Holl war hinausgestürmt ins Freie. Es war ihm unmöglich, zur Ruhe zu gehen. Der Widerstand, den Ilse ihm entgegensetzte, machte ihn rasend. Zum erstenmal scheiterte sein Wille, seine Ueberlegenheit, und gerade diesmal hatte er sich selbst mit eingesetzt. Sein Mannesgefühl war verletzt bis zu einer Empfindung von Schmerz. So wie sie jetzt war – nein, nein! Eine solche Frau – unmöglich! Wie sollte er die Sammlung des Geistes bewahren, deren heute jeder benötigte, der vorwärts strebte, wenn er zu keiner Zeit vor ihren übermütigen Streichen sicher sein durfte? Woher die Zeit nehmen, um einzudämmen, wo sie überschäumte, aufzuklären, wo sie mißverstanden wurde? So blieb ihm nichts übrig als abzubrechen und zu versuchen, bei dem Bataillon, das er in der Kürze zu führen bekommen würde, die Sache zu vergessen. Es war ihm, als würde seine Brust zusammengeschnürt. Er mußte tief Atem holen.

Der Duft von allen den Blüten, die in die warme Juninacht ihr traumhaftes Leben hauchten, drang ihm bis ins Herz. Ein Summen und Knistern erfüllte die Luft, hervorgebracht von Myriaden unsichtbarer Insekten, von Knospen, die ihre Hülle sprengten; manchmal trat das tiefstimmige Brummen eines vorübersausenden Nachtschmetterlings stärker hervor, um gleich wieder unterzugehen in dem allgemeinen unzerlegbaren Geräusch dieser verheißungsvollen Werdezeit. Da zog ein goldiger Funke über das hohe weite Himmelszelt, das über das Thal sich spannte. Ilse rief dabei immer: „Ich wünsche mir – ich sage nicht, was!“ Er sandte einen Seufzer hinauf. Energisches Aufstampfen mit dem Fuß sollte ihn widerrufen. Zum Kuckuck! Konnte er nicht aus der Schlappheit heraus? Was war ihm früher der Sternenhimmel gewesen? Das viereckige graue oder blaue Stück über dem Kasernenhof, an den er in den letzten Tagen gar nicht mehr gedacht hatte. Ueberhaupt – wohin war es mit ihm gekommen? Wenn ihm sonst nur die Signale auf dem Exerzierplatz wichtig dünkten, so interessierte ihn jetzt schon ein „Tack, tack!“, „Trätsch, trätsch!“

Seine Gedanken hielten an bei der Erinnerung. Er sah wieder das Köpfchen an seinem Gesicht und wie sie davonlief. Die Zorneswellen legten sich. Sie war doch ein echtes sprödes unschuldiges Mädchen. Lohnte es nicht die Mühe, einen letzten Versuch zu machen? Vielleicht kam sie zu sich – eine Nacht lag dazwischen – am andern Tag steht man immer den Ereignissen besonnener gegenüber.
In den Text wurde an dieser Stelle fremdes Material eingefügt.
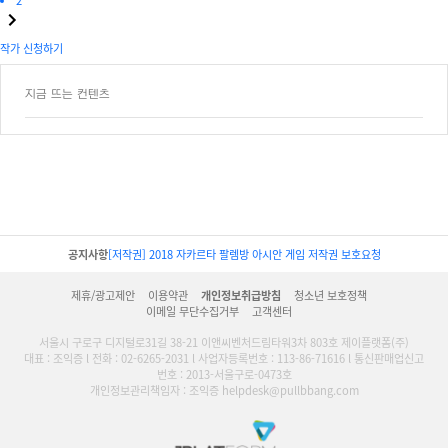
2
작가 신청하기
지금 뜨는 컨텐츠
공지사항
[저작권] 2018 자카르타 팔렘방 아시안 게임 저작권 보호요청
제휴/광고제안
이용약관
개인정보취급방침
청소년 보호정책
이메일 무단수집거부
고객센터
서울시 구로구 디지털로31길 38-21 이앤씨벤처드림타워3차 803호 제이플랫폼(주)
대표 : 조익증 l 전화 : 02-6265-2031 l 사업자등록번호 : 113-86-71616 l 통신판매업신고
번호 : 2013-서울구로-0473호
개인정보관리책임자 : 조익증 helpdesk@pullbbang.com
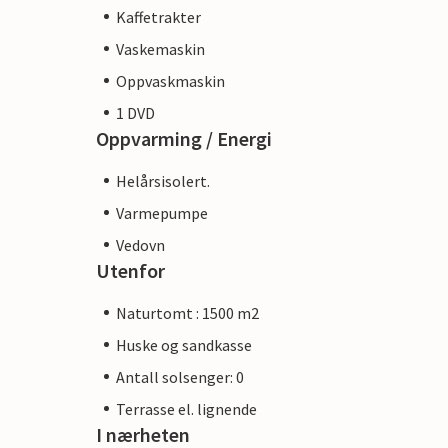
Kaffetrakter
Vaskemaskin
Oppvaskmaskin
1 DVD
Oppvarming / Energi
Helårsisolert.
Varmepumpe
Vedovn
Utenfor
Naturtomt : 1500 m2
Huske og sandkasse
Antall solsenger: 0
Terrasse el. lignende
I nærheten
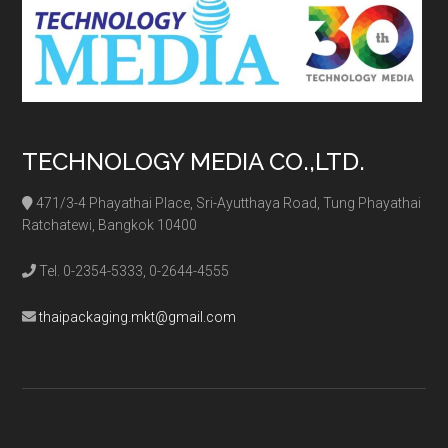
TECHNOLOGY MEDIA CO.,LTD.
471/3-4 Phayathai Place, Sri-Ayutthaya Road, Tung Phayathai
Ratchatewi, Bangkok 10400
Tel. 0-2354-5333, 0-2644-4555
thaipackaging.mkt@gmail.com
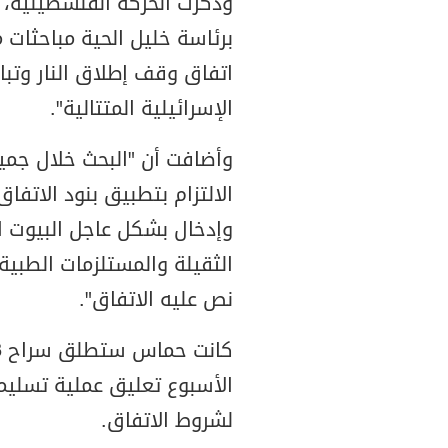
وذكرت الحركة الفلسطينية، 
برئاسة خليل الحية مباحثات 
اتفاق وقف إطلاق النار وتب
الإسرائيلية المتتالية".
وأضافت أن "البحث خلال جميع
الالتزام بتطبيق بنود الاتفا
وإدخال بشكل عاجل البيوت ال
الثقيلة والمستلزمات الطبية
نص عليه الاتفاق".
الأسبوع تعليق عملية تسليم
لشروط الاتفاق.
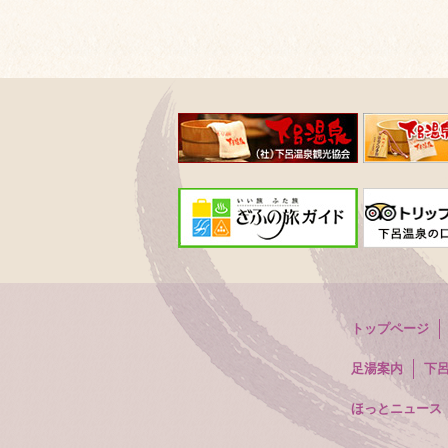
トップページ
足湯案内
下
ほっとニュース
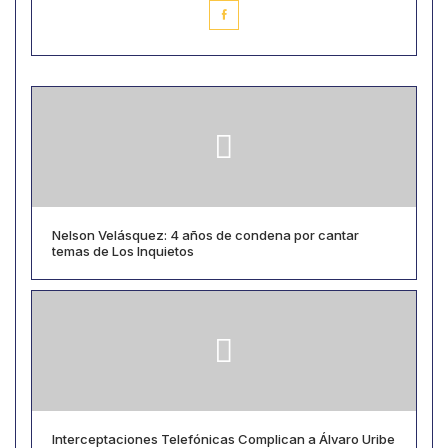
Nelson Velásquez: 4 años de condena por cantar
temas de Los Inquietos
Interceptaciones Telefónicas Complican a Álvaro Uribe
Langsam ging er seiner Wohnung zu.


Eine Reihe von Wagen rollte am nächsten Nachmittag durch die sammetweichen Wiesen, wo würdevoll der Storch spazierte und am Flüßchen die backsteinrote Mühle behaglich klapperte, der Höhle zu, über deren Eingang die wüste Falkenburg sich erhob.

Still und ernst lehnte Gabriele in den Polstern eines Landauers, wo sie mit einer Dame aus dem Chor der Mütter und mit Schersen Platz genommen hatte. Die Träumerei von gestern war verflogen, ihr Blick klar geworden, wie sie es ersehnte. Als der Baron ihr heute entgegengetreten war, die Augen strahlend von sonniger Heiterkeit, um den Mund einen Zug von lachendem Glück, ein Bild schöner Jugendlichkeit, die etwas Rührendes hatte, da wußte sie, daß sie der Entscheidung nicht mehr ausweichen durfte.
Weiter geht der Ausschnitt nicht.